Exercises:
1. In the ALSA patch thread, shorten the paragraph that begins "Updating hw_ptr_jiffies at that code path" into a short list, keeping its main points.
2. Carry the ALSA patch thread on from its last line.

Text block:
Updating hw_ptr_jiffies at that code path looks correct, but it still
leaves the question why this condition happens.  It means that the
actual hwptr isn't changed and yet only jiffies increase
significantly; it means that the hardware can't report proper pointer,
and it should have set SNDRV_PCM_INFO_BATCH flag, then the jiffies
check is skipped.

With which hardware and under which situation did it happen (and the
patch fixed)?


thanks,

Takashi

> 
> Signed-off-by: Brent Lu 
> ---
>  sound/core/pcm_lib.c | 1 +
>  1 file changed, 1 insertion(+)
> 
> diff --git a/sound/core/pcm_lib.c b/sound/core/pcm_lib.c
> index 872a852..d531e1b 100644
> --- a/sound/core/pcm_lib.c
> +++ b/sound/core/pcm_lib.c
> @@ -433,6 +433,7 @@ static int snd_pcm_update_hw_ptr0(struct 
> snd_pcm_substream *substream,
>  
>   no_delta_check:
>   if (runtime->status->hw_ptr == new_hw_ptr) {
> + runtime->hw_ptr_jiffies = curr_jiffies;
>   update_audio_tstamp(substream, &curr_tstamp, &audio_tstamp);
>   return 0;
>   }
> -- 
> 2.7.4
> 


Re: [PATCH] ALSA: pcm: fix incorrect hw_base increase

2020-05-15 Thread Greg Kroah-Hartman
On Fri, May 15, 2020 at 12:09:39PM +0800, Brent Lu wrote:
> The hw_base will be increased by runtime->buffer_size frames
> unconditionally if the runtime->status->hw_ptr is not updated for over
> half of buffer time. As the hw_base increases, so does the
> runtime->status->hw_ptr which could lead to invalid return value when
> user space program calls snd_pcm_avail() function.

Data for analysis:
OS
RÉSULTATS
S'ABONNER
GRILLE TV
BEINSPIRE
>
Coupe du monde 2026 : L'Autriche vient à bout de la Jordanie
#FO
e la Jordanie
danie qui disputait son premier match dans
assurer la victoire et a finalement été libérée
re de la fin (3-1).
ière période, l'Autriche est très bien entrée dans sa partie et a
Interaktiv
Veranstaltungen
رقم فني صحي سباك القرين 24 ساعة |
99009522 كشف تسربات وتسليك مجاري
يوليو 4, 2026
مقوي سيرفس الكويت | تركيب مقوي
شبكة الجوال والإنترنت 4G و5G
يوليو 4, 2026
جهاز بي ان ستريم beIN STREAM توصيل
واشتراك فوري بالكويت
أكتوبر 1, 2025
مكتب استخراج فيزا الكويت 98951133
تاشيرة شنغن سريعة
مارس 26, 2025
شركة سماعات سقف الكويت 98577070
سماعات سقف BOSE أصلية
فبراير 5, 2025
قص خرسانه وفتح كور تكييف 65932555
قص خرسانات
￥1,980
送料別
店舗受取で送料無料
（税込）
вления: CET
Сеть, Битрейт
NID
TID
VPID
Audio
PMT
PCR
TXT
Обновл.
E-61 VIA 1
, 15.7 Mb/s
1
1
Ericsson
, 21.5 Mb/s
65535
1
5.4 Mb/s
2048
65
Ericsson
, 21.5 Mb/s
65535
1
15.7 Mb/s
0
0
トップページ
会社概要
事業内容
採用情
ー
...
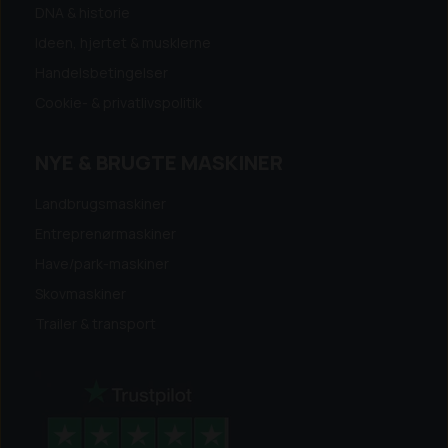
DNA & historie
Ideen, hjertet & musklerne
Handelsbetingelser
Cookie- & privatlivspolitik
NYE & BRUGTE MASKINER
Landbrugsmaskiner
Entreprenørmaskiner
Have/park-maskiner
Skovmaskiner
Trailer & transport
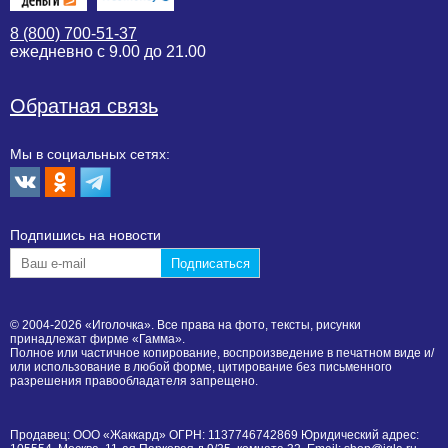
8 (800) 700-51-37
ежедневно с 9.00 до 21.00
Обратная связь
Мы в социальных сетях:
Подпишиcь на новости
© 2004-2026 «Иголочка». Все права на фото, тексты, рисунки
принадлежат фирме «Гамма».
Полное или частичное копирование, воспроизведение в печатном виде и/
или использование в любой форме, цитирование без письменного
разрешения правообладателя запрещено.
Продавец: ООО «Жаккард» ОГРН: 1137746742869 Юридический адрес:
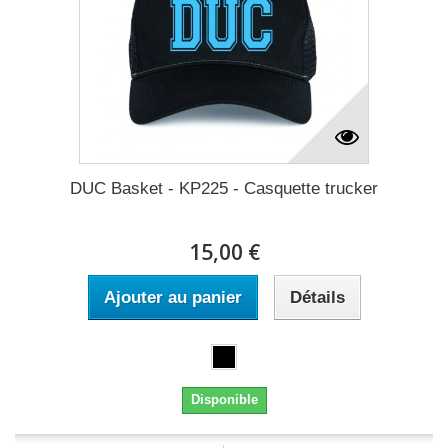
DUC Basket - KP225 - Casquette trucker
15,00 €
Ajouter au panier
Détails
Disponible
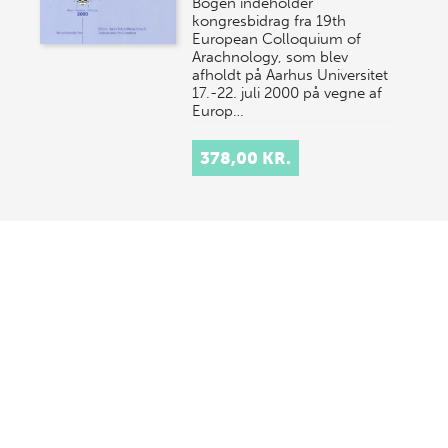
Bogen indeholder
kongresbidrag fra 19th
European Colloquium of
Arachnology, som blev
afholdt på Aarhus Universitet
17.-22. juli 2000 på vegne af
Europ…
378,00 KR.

Task-by-task results:
1.
- Updating hw_ptr_jiffies in that code path looks correct.
- It still doesn't explain why the condition happens.
- The condition means the actual hwptr stays the same while jiffies increase significantly.
- That means the hardware can't report a proper pointer.
- Such hardware should have set the SNDRV_PCM_INFO_BATCH flag, which would skip the jiffies check.

2.
> 
> By updating runtime->hw_ptr_jiffies each time the HWSYNC is called,
> the hw_base will keep the same when buffer stall happens, so does the
> hw_ptr.
> 
> Signed-off-by: Brent Lu 
> ---
>  sound/core/pcm_lib.c | 1 +
>  1 file changed, 1 insertion(+)

Is this a bugfix needed for older kernels as well?  When did this issue
show up?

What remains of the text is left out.